ACTIVITY:
Write the full listing out again, word for word, but omit the pictures.
***** MATERIAL PROVIDED
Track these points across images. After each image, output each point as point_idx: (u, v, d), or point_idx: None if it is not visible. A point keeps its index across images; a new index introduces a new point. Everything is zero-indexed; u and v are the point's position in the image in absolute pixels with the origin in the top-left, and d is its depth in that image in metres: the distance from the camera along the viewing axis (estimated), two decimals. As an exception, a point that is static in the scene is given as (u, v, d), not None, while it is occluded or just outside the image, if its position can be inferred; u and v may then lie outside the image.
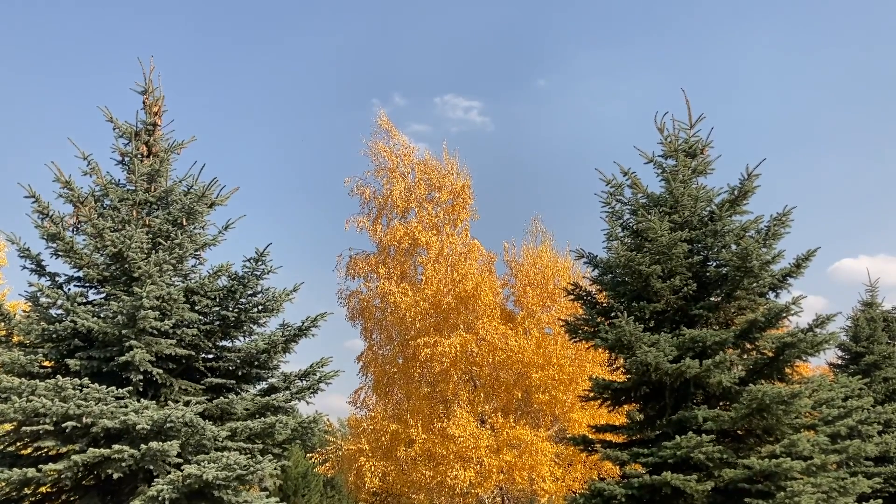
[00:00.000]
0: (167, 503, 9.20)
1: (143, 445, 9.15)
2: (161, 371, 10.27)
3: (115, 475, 9.31)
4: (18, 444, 10.20)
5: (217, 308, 11.20)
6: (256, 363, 11.22)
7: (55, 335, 10.26)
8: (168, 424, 9.33)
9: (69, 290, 11.03)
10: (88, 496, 9.93)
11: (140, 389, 10.17)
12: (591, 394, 13.05)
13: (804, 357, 11.88)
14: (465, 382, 21.90)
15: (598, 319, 12.77)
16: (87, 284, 11.12)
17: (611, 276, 12.83)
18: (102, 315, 10.31)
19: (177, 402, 10.18)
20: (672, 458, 10.80)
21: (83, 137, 11.97)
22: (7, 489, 9.51)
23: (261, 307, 11.31)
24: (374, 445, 21.51)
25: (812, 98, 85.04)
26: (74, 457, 9.13)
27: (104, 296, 10.88)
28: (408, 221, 22.96)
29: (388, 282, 22.26)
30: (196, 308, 10.91)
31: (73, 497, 10.31)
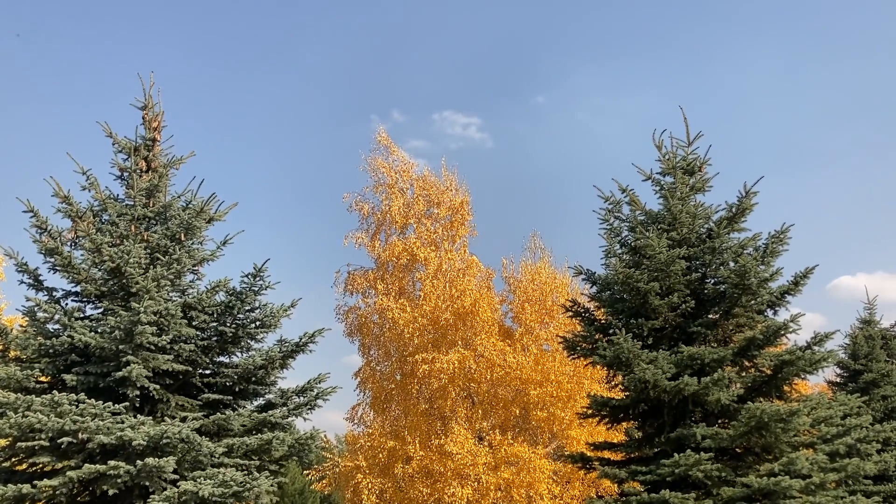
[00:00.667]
**********
THE COMPLETED TASK:
Track these points across images. After each image, output each point as point_idx: (u, v, d), or point_idx: None if it is not visible. A point keeps its index across images; a new index introduces a new point. Everything is zero-indexed; u and v are the point's position in the image in absolute pixels with the origin in the top-left, and d is its depth in that image in metres: the distance from the camera along the viewing axis (estimated), two decimals. As an exception, a point that is static in the scene is given as (u, v, d), not None, while it is occluded or just outside the image, if its position can be inferred; u and v may then lie outside the image.
[00:00.000]
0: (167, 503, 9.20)
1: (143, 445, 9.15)
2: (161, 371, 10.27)
3: (115, 475, 9.31)
4: (18, 444, 10.20)
5: (217, 308, 11.20)
6: (256, 363, 11.22)
7: (55, 335, 10.26)
8: (168, 424, 9.33)
9: (69, 290, 11.03)
10: (88, 496, 9.93)
11: (140, 389, 10.17)
12: (591, 394, 13.05)
13: (804, 357, 11.88)
14: (465, 382, 21.90)
15: (598, 319, 12.77)
16: (87, 284, 11.12)
17: (611, 276, 12.83)
18: (102, 315, 10.31)
19: (177, 402, 10.18)
20: (672, 458, 10.80)
21: (83, 137, 11.97)
22: (7, 489, 9.51)
23: (261, 307, 11.31)
24: (374, 445, 21.51)
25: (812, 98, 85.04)
26: (74, 457, 9.13)
27: (104, 296, 10.88)
28: (408, 221, 22.96)
29: (388, 282, 22.26)
30: (196, 308, 10.91)
31: (73, 497, 10.31)
[00:00.667]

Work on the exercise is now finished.